▸ **What you should do**: Each line in the data must be reproduced as written, except for any picture.
**** Data provided
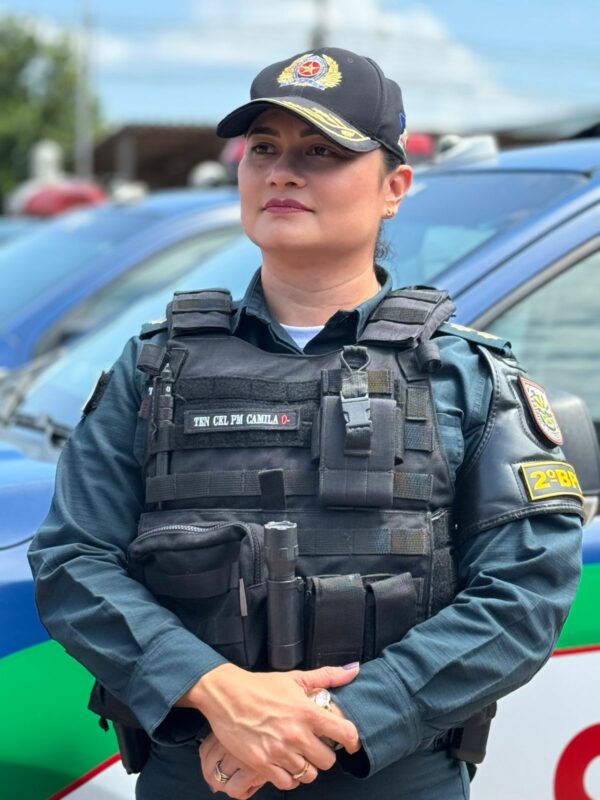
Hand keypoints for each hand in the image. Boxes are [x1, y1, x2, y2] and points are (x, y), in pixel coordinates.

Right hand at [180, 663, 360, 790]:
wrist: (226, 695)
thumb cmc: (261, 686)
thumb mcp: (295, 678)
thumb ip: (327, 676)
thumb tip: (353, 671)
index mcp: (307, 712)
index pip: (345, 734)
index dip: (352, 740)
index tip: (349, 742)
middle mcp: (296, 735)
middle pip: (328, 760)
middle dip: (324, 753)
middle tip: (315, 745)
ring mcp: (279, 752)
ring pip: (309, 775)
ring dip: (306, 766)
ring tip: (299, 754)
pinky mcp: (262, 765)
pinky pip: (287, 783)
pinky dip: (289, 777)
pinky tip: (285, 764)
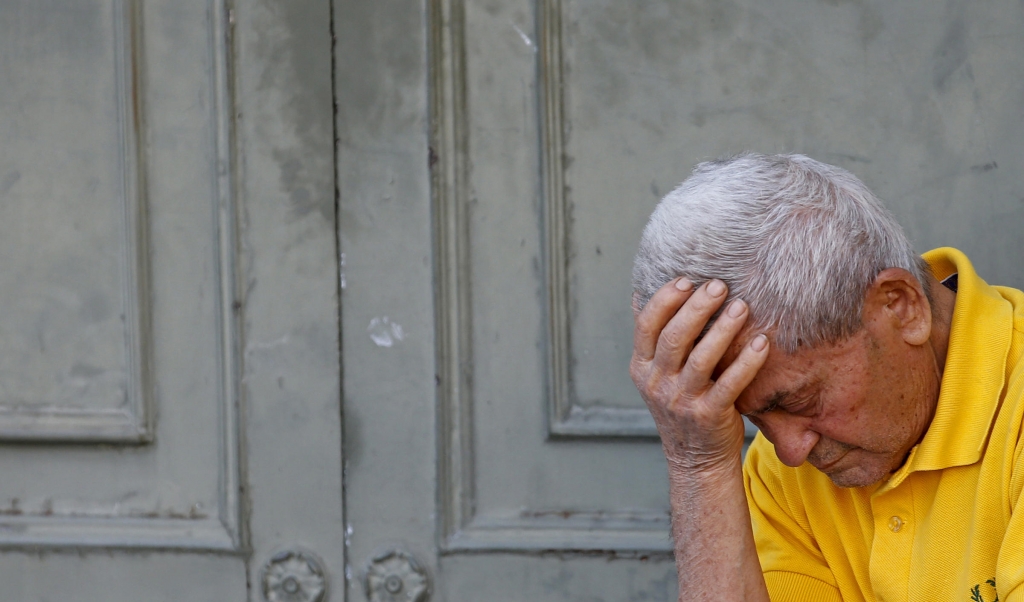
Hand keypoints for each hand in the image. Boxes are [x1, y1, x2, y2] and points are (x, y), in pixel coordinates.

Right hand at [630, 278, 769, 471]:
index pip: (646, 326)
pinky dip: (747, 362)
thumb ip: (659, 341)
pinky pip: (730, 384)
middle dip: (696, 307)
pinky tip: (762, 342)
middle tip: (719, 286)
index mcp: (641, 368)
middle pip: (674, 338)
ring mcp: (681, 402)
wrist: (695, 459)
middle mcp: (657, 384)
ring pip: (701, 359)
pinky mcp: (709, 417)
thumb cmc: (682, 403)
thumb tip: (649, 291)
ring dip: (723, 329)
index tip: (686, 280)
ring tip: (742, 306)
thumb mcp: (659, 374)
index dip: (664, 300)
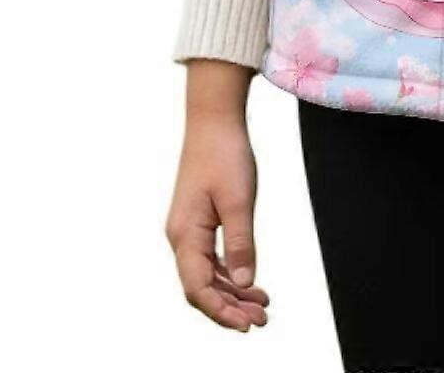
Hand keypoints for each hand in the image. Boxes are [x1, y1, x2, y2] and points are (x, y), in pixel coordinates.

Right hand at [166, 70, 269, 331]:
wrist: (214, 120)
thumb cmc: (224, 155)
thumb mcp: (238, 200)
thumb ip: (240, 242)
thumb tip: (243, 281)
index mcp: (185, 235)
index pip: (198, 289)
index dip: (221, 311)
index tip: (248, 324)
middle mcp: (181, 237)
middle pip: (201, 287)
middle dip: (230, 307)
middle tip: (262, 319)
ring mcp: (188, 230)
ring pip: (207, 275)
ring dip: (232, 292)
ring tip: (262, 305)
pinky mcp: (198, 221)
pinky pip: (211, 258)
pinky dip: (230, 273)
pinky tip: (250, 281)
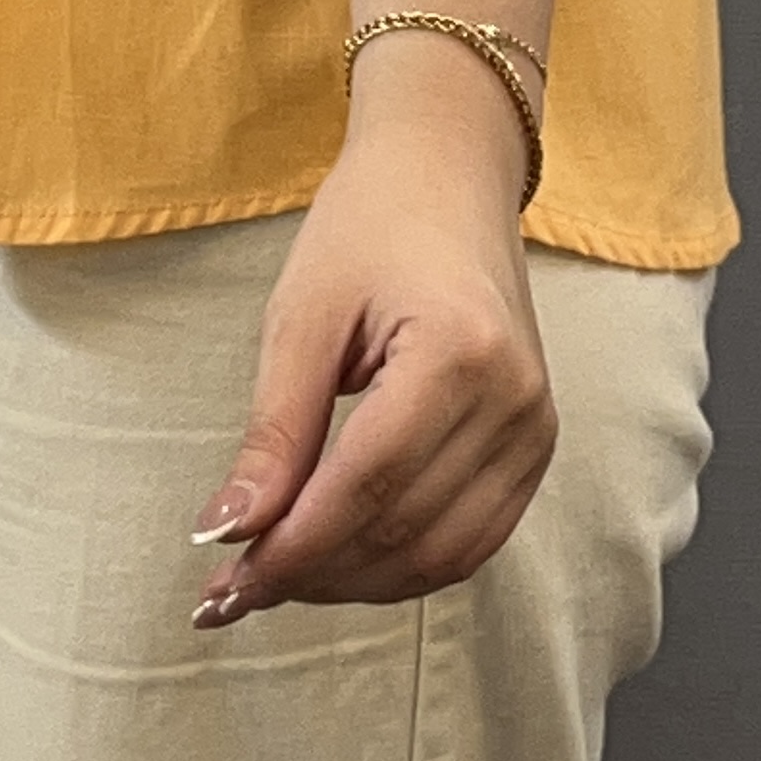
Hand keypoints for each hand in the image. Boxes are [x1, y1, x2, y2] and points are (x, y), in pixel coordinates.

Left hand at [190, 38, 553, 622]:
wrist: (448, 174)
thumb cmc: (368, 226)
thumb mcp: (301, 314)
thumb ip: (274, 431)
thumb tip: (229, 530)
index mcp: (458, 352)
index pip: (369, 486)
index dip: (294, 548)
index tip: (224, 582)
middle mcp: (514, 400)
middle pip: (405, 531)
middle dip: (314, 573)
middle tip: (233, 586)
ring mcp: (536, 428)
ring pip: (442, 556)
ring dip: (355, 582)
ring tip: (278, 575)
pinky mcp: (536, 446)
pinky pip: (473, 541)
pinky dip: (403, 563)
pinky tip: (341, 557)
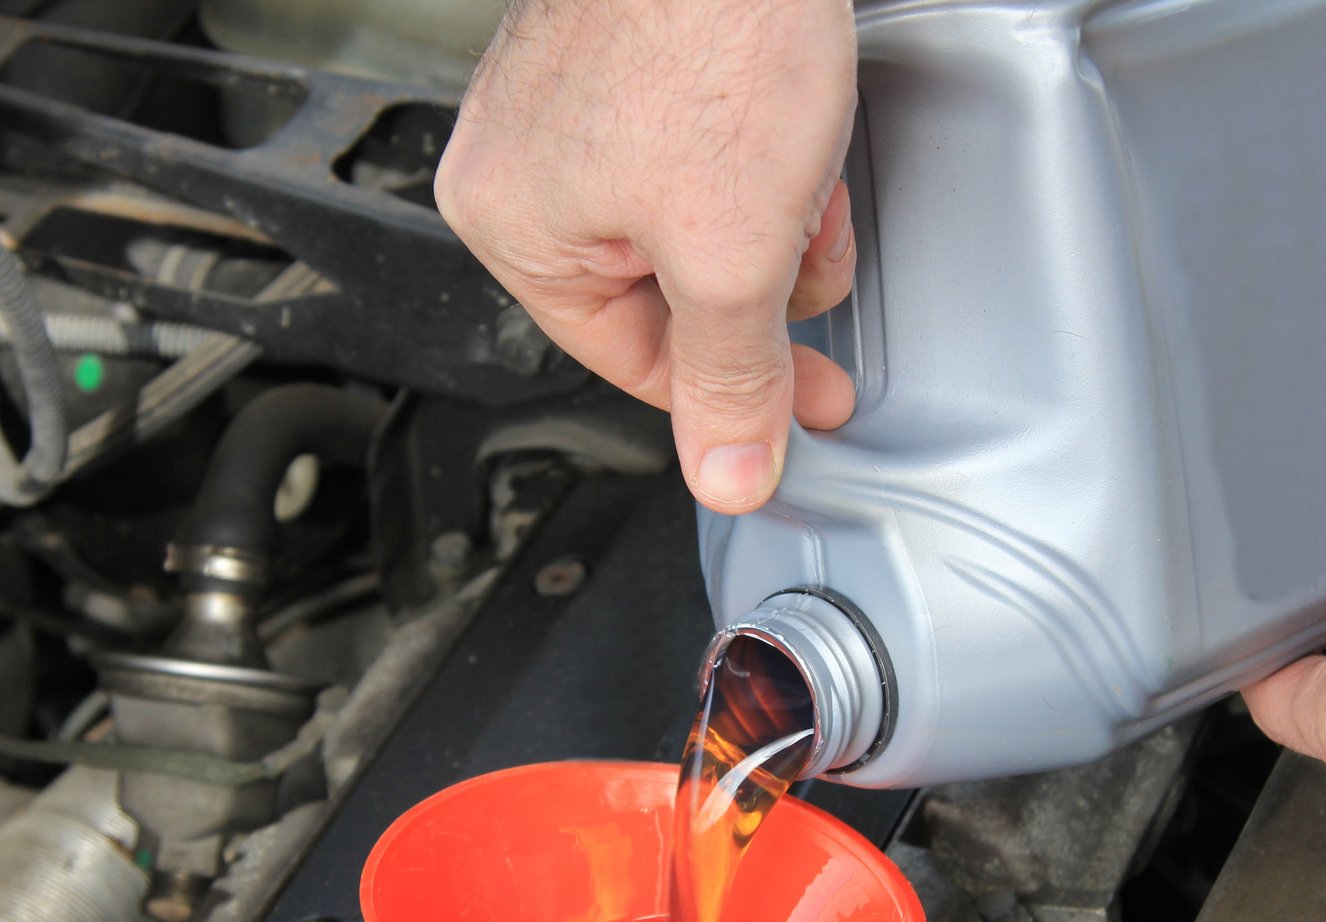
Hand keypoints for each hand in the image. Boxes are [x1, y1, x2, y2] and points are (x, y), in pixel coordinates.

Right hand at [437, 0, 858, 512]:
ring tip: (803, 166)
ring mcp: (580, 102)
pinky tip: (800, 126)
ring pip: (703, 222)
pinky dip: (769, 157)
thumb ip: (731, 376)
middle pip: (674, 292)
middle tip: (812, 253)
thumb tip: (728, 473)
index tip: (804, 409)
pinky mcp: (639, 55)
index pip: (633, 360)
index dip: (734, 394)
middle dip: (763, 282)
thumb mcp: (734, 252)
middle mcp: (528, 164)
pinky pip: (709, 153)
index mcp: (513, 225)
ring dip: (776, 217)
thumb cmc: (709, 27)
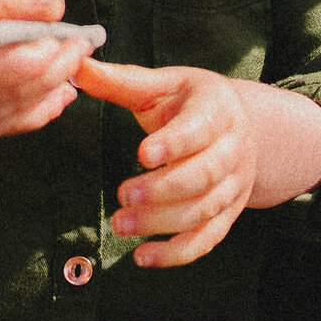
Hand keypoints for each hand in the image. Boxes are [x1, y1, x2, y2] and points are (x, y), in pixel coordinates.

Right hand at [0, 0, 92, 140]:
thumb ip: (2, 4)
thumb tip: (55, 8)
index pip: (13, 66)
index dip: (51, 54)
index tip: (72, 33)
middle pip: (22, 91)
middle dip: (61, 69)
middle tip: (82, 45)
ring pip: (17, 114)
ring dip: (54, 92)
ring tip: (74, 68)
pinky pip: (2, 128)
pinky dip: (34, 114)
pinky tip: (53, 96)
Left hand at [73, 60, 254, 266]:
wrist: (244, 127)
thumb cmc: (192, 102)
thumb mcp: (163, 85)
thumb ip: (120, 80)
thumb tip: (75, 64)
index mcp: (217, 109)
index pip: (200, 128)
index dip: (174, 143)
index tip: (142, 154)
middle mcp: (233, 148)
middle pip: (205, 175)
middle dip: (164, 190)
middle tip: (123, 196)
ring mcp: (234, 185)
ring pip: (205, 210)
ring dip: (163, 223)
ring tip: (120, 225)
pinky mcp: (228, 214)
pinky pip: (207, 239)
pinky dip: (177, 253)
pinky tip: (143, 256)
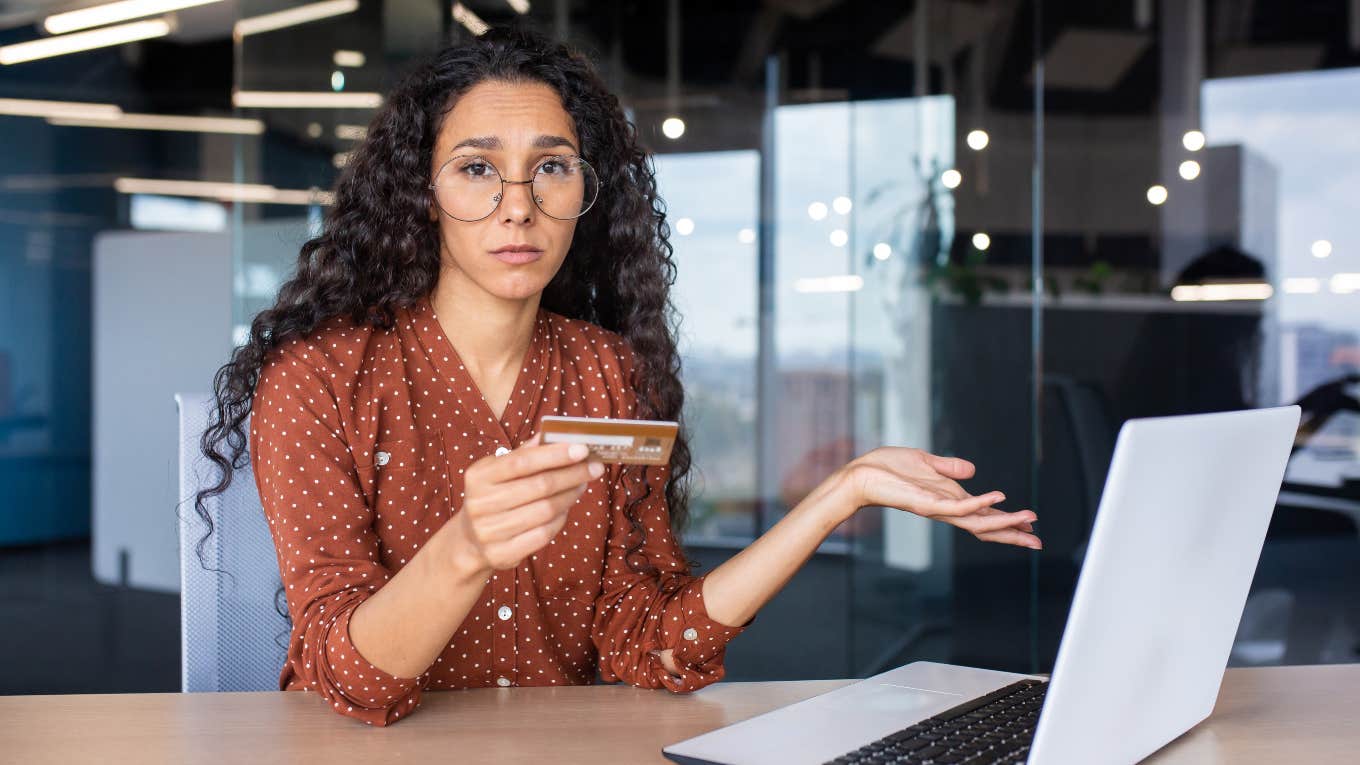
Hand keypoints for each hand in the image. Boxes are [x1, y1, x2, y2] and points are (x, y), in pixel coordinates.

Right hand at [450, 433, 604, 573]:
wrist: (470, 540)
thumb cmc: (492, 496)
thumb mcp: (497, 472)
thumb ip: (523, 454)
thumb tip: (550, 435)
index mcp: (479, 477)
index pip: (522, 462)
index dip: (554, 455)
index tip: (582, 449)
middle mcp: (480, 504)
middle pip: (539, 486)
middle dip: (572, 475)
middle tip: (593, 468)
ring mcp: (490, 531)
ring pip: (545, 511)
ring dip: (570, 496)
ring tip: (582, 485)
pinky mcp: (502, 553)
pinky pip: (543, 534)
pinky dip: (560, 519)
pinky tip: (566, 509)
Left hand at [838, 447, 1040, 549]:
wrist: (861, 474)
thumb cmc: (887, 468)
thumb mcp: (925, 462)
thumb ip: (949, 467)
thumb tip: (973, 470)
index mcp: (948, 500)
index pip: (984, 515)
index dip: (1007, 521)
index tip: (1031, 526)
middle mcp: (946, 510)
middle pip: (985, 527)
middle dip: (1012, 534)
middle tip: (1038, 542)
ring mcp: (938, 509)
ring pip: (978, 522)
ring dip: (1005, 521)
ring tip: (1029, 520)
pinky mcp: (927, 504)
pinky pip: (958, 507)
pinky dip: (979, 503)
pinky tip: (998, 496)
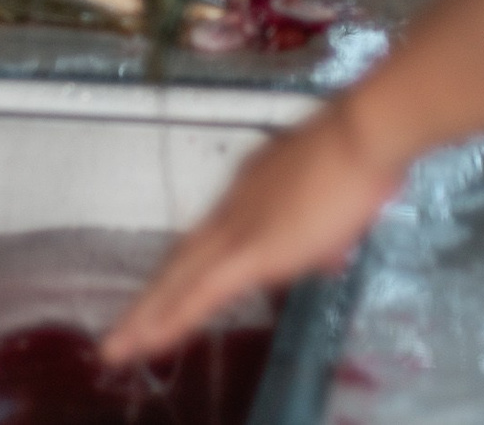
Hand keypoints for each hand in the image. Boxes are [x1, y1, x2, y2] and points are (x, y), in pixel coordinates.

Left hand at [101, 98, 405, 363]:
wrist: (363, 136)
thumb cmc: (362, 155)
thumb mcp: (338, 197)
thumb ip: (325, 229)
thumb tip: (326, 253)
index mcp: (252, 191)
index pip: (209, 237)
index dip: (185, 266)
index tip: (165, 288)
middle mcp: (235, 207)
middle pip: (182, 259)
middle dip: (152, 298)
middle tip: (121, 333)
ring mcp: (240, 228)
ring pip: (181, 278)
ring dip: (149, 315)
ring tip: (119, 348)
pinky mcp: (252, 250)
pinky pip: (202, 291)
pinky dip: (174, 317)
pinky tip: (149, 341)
********
▸ **Task solution**:
Hand keypoints for each hand in the image. Boxes are [x1, y1, x2, y2] and points are (x, y), in pixel coordinates.

Right hand at [180, 663, 360, 790]:
wrist: (226, 695)
thumb cmc: (261, 686)
thumb mcp: (295, 678)
thumb ip: (327, 676)
thumb tip: (353, 671)
index mcp: (307, 712)
index pip: (345, 734)
index dip: (352, 740)
index tip: (349, 742)
middle mcp: (296, 735)
middle pip: (328, 760)
middle dip: (324, 753)
middle tip: (315, 745)
ring mcp: (279, 752)
ring pip: (309, 775)
ring dip: (306, 766)
ring tip: (299, 754)
pinky mcp: (262, 765)
pinky pip: (287, 783)
pinky dip: (289, 777)
pinky tip: (285, 764)
Hand keypoints for each hand in the image. Boxes are [x1, y1, x2, y2] and points are (x, y), in pixel coordinates.

Right hand at [630, 278, 769, 471]:
index pip: (646, 326)
pinky dip: (747, 362)
thumb ip: (659, 341)
pinky pip: (730, 384)
middle dip: (696, 307)
pinky tip: (762, 342)
middle tip: (719, 286)
index mcp: (641, 368)
middle pip: (674, 338)
ring mcp: (681, 402)
wrist: (695, 459)
middle mcp: (657, 384)
ring pip: (701, 359)
pinky mcp: (709, 417)
thumb cmc: (682, 403)
thumb tip: (649, 291)
ring dip: (723, 329)
index tip: (686, 280)
ring tip: (742, 306)
thumb mcp: (659, 374)
index dip: (664, 300)
Hand keypoints for each hand in the image. Boxes are [x1, y1, x2, y2] and points are (x, y), in pixel coordinates.

Right hand at [166, 70, 269, 331]:
wrist: (214, 120)
thumb cmc: (224, 155)
thumb mcp: (238, 200)
thumb ip: (240, 242)
thumb tip: (243, 281)
index mcp: (185, 235)
index pip: (198, 289)
index dip: (221, 311)
index tip: (248, 324)
middle mcp: (181, 237)
middle pip: (201, 287)
middle dip: (230, 307)
middle tip: (262, 319)
ring mcp: (188, 230)
ring pip: (207, 275)
ring dip: (232, 292)
ring tip: (262, 305)
pinky mcp: (198, 221)
pinky pip: (211, 258)
pinky dip: (230, 273)
pinky tip: (250, 281)
Hand keypoints for each hand in the image. Boxes are [x1, y1, x2, y2] and points are (x, y), in pixel coordinates.

Left hand at [190, 38, 553, 622]:
wrist: (448, 174)
thumb cmc: (368, 226)
thumb mcp: (301, 314)
thumb ip: (274, 431)
thumb tip: (229, 530)
index mcp: (458, 352)
index pip: (369, 486)
index dip: (294, 548)
index tip: (224, 582)
middle mcp: (514, 400)
middle pip: (405, 531)
middle dip: (314, 573)
middle tip: (233, 586)
ring mcp: (536, 428)
ring pip: (442, 556)
ring dip: (355, 582)
ring tip: (278, 575)
pinky mcp: (536, 446)
pinky pip: (473, 541)
pinky dip: (403, 563)
pinky tip: (341, 557)
Hand keypoints for each hand in the image. Boxes are [x1, y1, x2, y2] and points are (x, y), in pixel coordinates.

Right hand at [437, 0, 858, 512]:
ring tip: (803, 166)
ring mcp: (580, 102)
pinky tip: (800, 126)
ring pip: (703, 222)
pinky dip: (769, 157)
thumb ip: (731, 376)
middle pip: (674, 292)
middle tip: (812, 253)
thumb tip: (728, 473)
index tip: (804, 409)
pinky mcp: (639, 55)
index pip: (633, 360)
index dip: (734, 394)
middle dip: (763, 282)
thumb mcp: (734, 252)
middle mcp: (528, 164)
pinky pip: (709, 153)
index mcp: (513, 225)
ring dip: (776, 217)
thumb cmc: (709, 27)
Hand keypoints for each hand in the image. Boxes are [x1, y1, x2, y2] and points are (x, y), in pixel coordinates.

Right hand at [0, 0, 92, 140]:
thumb ip: (2, 4)
thumb tip: (55, 8)
index pip: (13, 66)
index dip: (51, 54)
index tip: (72, 33)
middle pip: (22, 91)
middle dip: (61, 69)
middle tip: (82, 45)
ring pip: (17, 114)
ring dip: (54, 92)
ring tip: (74, 68)
pinky pip: (2, 128)
pinky dip: (34, 114)
pinky tip: (53, 96)
Left hand at [73, 60, 254, 266]:
wrist: (244, 127)
thumb cmc: (192, 102)
thumb mcp: (163, 85)
thumb ip: (120, 80)
thumb tip: (75, 64)
index mcp: (217, 109)
index pip: (200, 128)
index dip: (174, 143)
index tip: (142, 154)
middle mcp: (233, 148)
middle pip: (205, 175)
middle dip: (164, 190)
middle tip: (123, 196)
ring mcp: (234, 185)
ring pip: (205, 210)
ring dip: (163, 223)
ring tip: (120, 225)
pinky mcp: (228, 214)
pinky pip: (207, 239)
pinky dip: (177, 253)
pinky tip: (143, 256)
Hand keypoints for each hand in the image. Boxes are [x1, y1, x2, y2] and points are (x, y), in pixel coordinates.

Right hand at [450, 433, 604, 573]:
wrist: (470, 540)
thumb cmc: (492, 496)
thumb mcp: (497, 472)
thumb ip: (523, 454)
thumb tip: (550, 435)
index mcp: (479, 477)
index pip: (522, 462)
index dip: (554, 455)
index tip: (582, 449)
middle mcp: (480, 504)
middle pip: (539, 486)
middle dip: (572, 475)
middle tip: (593, 468)
ring mcp: (490, 531)
ring pip: (545, 511)
ring dip: (570, 496)
ring tip: (582, 485)
pinky mcp: (502, 553)
pinky pip: (543, 534)
pinky dip: (560, 519)
pinky tip: (566, 509)
Left hand at [838, 447, 1040, 549]:
wrist: (861, 474)
thumb cmc: (887, 468)
thumb mcp: (925, 462)
thumb ip: (949, 467)
thumb tip: (973, 470)
index mcp: (948, 500)
index pip: (984, 515)
index dip: (1007, 521)
index tip: (1031, 526)
middle mcp: (946, 510)
middle pip: (985, 527)
middle dip: (1012, 534)
middle tip: (1038, 542)
ring mcp: (938, 509)
ring pip: (978, 522)
ring dip: (1005, 521)
ring tip: (1029, 520)
pinky mcp: (927, 504)
pinky pip: (958, 507)
pinky dip: (979, 503)
pinky tip: (998, 496)
Hand keypoints for each hand in the image. Boxes are [x1, y1, x2, y2] and points are (x, y), in pixel coordinates.

Left hand at [101, 98, 405, 363]:
wrist: (363, 136)
thumb cmc: (362, 155)
thumb mcp: (338, 197)
thumb ip: (325, 229)
thumb tip: (326, 253)
index mcp: (252, 191)
index pip: (209, 237)
index dip: (185, 266)
index tip: (165, 288)
middle mcp: (235, 207)
middle pip: (182, 259)
middle dip: (152, 298)
middle tip: (121, 333)
ring mcp: (240, 228)
ring pip: (181, 278)
ring dip: (149, 315)
ring tip: (119, 348)
pinky mcp: (252, 250)
pinky pip: (202, 291)
pinky dip: (174, 317)
pinky tip: (149, 341)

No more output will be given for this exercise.